As New Jersey parents grapple with the decision on whether or not to allow their kids to attend school in person, a new report is certain to give many moms and dads pause. According to the report published by the American Academy of Pediatrics and the Children’s Hospital Association, more than 97,000 children in the US tested positive for COVID during the last two weeks of July.


In the states that were studied, researchers found a 40 percent increase in the number of COVID cases in children.

Some of the states defined children as anyone up to age 14 while others had a broader definition of “child” including people up to the age of 24.

As many NJ schools prepare to start school in September with a hybrid model – a mixture of in-person and remote learning – states that have already opened schools for in-person learning have had to tell students to stay home in the wake of positive test results.

North Paulding High School in Georgia is one of those schools.

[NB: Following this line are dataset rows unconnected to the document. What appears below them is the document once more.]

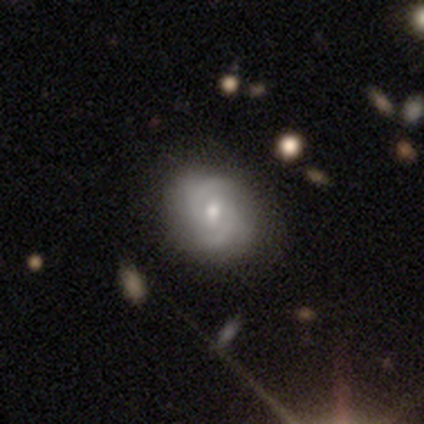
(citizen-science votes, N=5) Q: Smooth or featured?
A: featured or disk (60%); runner-up: star or artifact (40%)
Q: Edge-on disk?
A: no (100%)
Q: Bar?
A: weak (67%); runner-up: no (33%)
Q: Spiral arms?
A: yes (100%)
Q: Spiral winding?
A: medium (100%)
Q: Spiral arm count?
A: 2 (100%)
Q: Bulge size?
A: moderate (67%); runner-up: small (33%)
Q: Merging?
A: minor disturbance (67%); runner-up: none (33%)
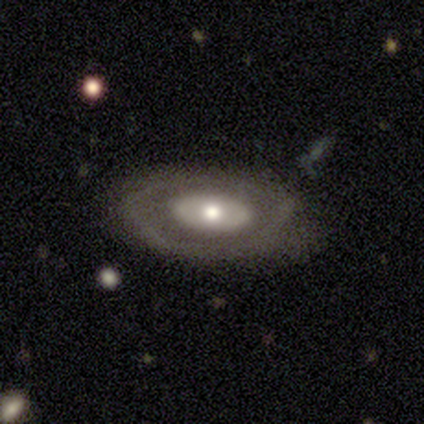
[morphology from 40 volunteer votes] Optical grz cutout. It shows a featured or disk galaxy (75%) with no bar (96%), no spiral arms (74%) and a moderate central bulge (81%). Merging: none (69%).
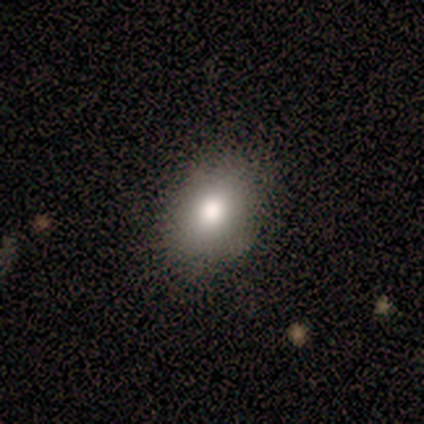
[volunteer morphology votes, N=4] Smooth or featured?
  - smooth: 50% * (tied)
  - featured or disk: 50% * (tied)
  - star or artifact: 0%
How rounded?
  - in between: 100% *
  - round: 0%
  - cigar-shaped: 0%
Merging?
  - none: 75% *
  - minor disturbance: 25%
  - major disturbance: 0%
  - merger: 0%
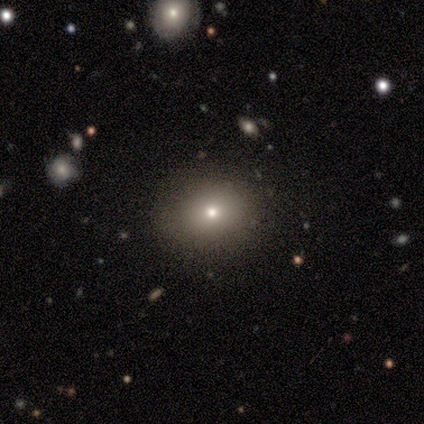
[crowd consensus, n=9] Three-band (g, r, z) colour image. It shows a smooth galaxy with no disk features (89%) that is round (62%). Merging: none (62%).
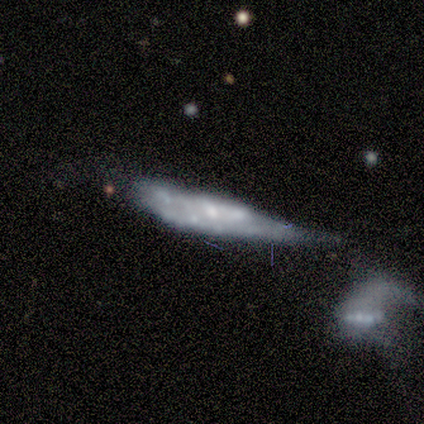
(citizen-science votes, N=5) Smooth or featured? featured or disk (60%)
Edge-on disk? no (67%)
Bar? no (100%)
Spiral arms? no (100%)
Bulge size? none (100%)
Merging? major disturbance (40%)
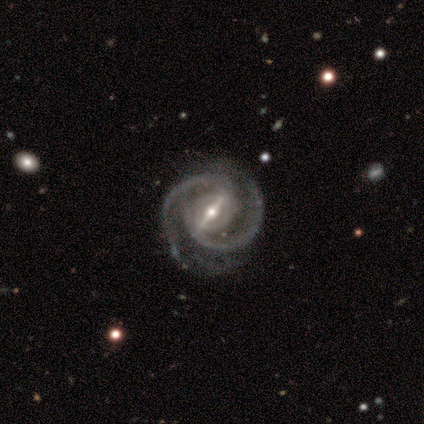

After a student posted a picture of a packed hallway filled with teens not social distancing or wearing masks, people questioned how safe in-person learning could be. Principal Gabe Carmona said in a letter to parents that at least six students and three staff members have tested positive for the virus since school started (classes have since moved online, at least for the beginning of this week).

Meanwhile, in Florida, which has been one of the hardest-hit states by COVID, twelve counties plan to reopen for 5 days a week in-person instruction.

As life has started to get back to a version of normal, many people have relaxed their vigilance toward rules and restrictions, forgoing masks and refusing to social distance. Many young people may see themselves as invulnerable because they don’t show any outward signs or symptoms of the virus, but they still have the ability to spread it.

It remains to be seen how schools will be able to serve students while keeping them and staff and parents safe.